# Zenith Tutorial

Tutorial lengkap cara menggunakan Zenith ML Optimization Framework.

**Chapters:**
1. Getting Started
2. Basics
3. Quantization
4. QAT Training
5. PyTorch Integration
6. Triton Deployment
7. Autotuner

---
## Chapter 1: Getting Started

In [None]:
# 1.1 Install Zenith
!rm -rf ZENITH 2>/dev/null
!git clone https://github.com/vibeswithkk/ZENITH.git
%cd ZENITH
!pip install -q -e .

In [None]:
# 1.2 Verify Installation
import zenith
print(f"Zenith Version: {zenith.__version__}")

In [None]:
# 1.3 Check Backends
from zenith import backends

print(f"CPU Available: {backends.is_cpu_available()}")
print(f"CUDA Available: {backends.is_cuda_available()}")

---
## Chapter 2: Basics

In [None]:
# 2.1 Import Modules
import zenith
from zenith import backends
from zenith.optimization.qat import FakeQuantize, QATConfig
from zenith.serving.triton_client import MockTritonClient

print("All imports successful!")

In [None]:
# 2.2 Get Available Backends
print(backends.get_available_backends())

---
## Chapter 3: Quantization

In [None]:
# 3.1 Create FakeQuantize
from zenith.optimization.qat import FakeQuantize

fq = FakeQuantize(num_bits=8, symmetric=True)

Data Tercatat
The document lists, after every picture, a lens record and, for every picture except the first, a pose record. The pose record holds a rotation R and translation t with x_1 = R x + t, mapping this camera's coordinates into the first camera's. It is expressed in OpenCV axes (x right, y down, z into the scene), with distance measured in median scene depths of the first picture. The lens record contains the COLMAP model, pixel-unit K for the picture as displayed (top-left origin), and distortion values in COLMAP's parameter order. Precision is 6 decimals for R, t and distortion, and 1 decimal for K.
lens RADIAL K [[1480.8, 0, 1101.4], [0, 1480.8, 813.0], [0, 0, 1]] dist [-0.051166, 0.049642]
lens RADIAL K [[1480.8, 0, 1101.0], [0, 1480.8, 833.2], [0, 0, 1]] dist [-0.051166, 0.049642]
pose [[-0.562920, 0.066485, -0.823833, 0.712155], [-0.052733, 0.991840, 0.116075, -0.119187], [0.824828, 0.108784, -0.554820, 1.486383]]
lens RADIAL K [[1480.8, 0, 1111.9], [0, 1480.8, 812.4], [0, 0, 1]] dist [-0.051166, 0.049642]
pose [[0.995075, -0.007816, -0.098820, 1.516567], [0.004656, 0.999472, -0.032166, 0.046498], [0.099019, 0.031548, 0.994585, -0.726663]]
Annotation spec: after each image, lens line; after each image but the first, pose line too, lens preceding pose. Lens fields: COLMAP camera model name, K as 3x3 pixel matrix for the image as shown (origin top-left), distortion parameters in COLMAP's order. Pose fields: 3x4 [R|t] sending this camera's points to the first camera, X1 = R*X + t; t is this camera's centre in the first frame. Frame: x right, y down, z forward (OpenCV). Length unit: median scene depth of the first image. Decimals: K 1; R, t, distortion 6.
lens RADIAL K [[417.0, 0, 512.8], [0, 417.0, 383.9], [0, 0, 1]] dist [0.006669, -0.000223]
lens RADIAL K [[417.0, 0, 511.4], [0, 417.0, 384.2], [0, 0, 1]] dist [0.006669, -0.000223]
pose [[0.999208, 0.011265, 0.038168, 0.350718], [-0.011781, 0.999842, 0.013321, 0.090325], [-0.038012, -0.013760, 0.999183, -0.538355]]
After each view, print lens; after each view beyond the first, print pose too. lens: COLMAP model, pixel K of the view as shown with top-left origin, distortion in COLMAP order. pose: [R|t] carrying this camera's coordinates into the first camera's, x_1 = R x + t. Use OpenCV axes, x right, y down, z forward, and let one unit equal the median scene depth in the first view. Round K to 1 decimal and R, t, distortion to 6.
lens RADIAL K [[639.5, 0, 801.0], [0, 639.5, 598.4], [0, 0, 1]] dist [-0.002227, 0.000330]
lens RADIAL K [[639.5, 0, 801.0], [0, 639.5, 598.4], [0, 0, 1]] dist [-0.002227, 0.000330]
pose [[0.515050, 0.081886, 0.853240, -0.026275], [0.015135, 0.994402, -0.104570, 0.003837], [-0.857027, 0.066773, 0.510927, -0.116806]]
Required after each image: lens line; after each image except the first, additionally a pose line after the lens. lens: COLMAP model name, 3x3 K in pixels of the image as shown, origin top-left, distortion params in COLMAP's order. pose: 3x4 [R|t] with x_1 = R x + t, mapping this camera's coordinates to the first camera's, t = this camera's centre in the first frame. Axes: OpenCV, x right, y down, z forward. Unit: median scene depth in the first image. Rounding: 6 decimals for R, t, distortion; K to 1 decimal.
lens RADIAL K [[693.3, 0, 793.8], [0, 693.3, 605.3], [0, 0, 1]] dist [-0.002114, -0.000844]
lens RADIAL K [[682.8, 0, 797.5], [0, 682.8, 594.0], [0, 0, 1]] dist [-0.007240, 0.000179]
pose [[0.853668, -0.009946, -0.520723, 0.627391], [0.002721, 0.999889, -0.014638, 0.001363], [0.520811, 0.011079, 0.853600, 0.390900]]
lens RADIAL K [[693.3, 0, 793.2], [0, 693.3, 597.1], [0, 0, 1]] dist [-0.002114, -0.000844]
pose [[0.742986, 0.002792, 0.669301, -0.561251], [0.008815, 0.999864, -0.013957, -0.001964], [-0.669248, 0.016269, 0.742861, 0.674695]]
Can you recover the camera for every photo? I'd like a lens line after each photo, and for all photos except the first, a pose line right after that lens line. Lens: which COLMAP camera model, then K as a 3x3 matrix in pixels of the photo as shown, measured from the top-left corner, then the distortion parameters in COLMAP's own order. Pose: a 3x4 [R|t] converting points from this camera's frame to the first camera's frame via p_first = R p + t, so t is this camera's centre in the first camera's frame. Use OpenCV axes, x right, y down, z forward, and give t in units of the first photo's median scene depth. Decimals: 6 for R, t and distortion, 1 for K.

— PETUNJUK TUGAS —
Apakah setiap pernyataan berikut sesuai dengan tutorial Zenith? Jawab ya atau tidak dan sertakan kutipan persis kata-kata penentunya dari tutorial. 1. Bab ketiga membahas kuantisasi. 2. Zenith dipasang lewat pip dengan opsi -e. 3. Objek FakeQuantize dibuat dengan 4 bit. Data tersebut tidak digunakan di sini.

— JAWABAN LATIHAN —
1. Ya: "3. Quantization"
2. Ya: "!pip install -q -e ."
3. Tidak: "fq = FakeQuantize(num_bits=8, symmetric=True)"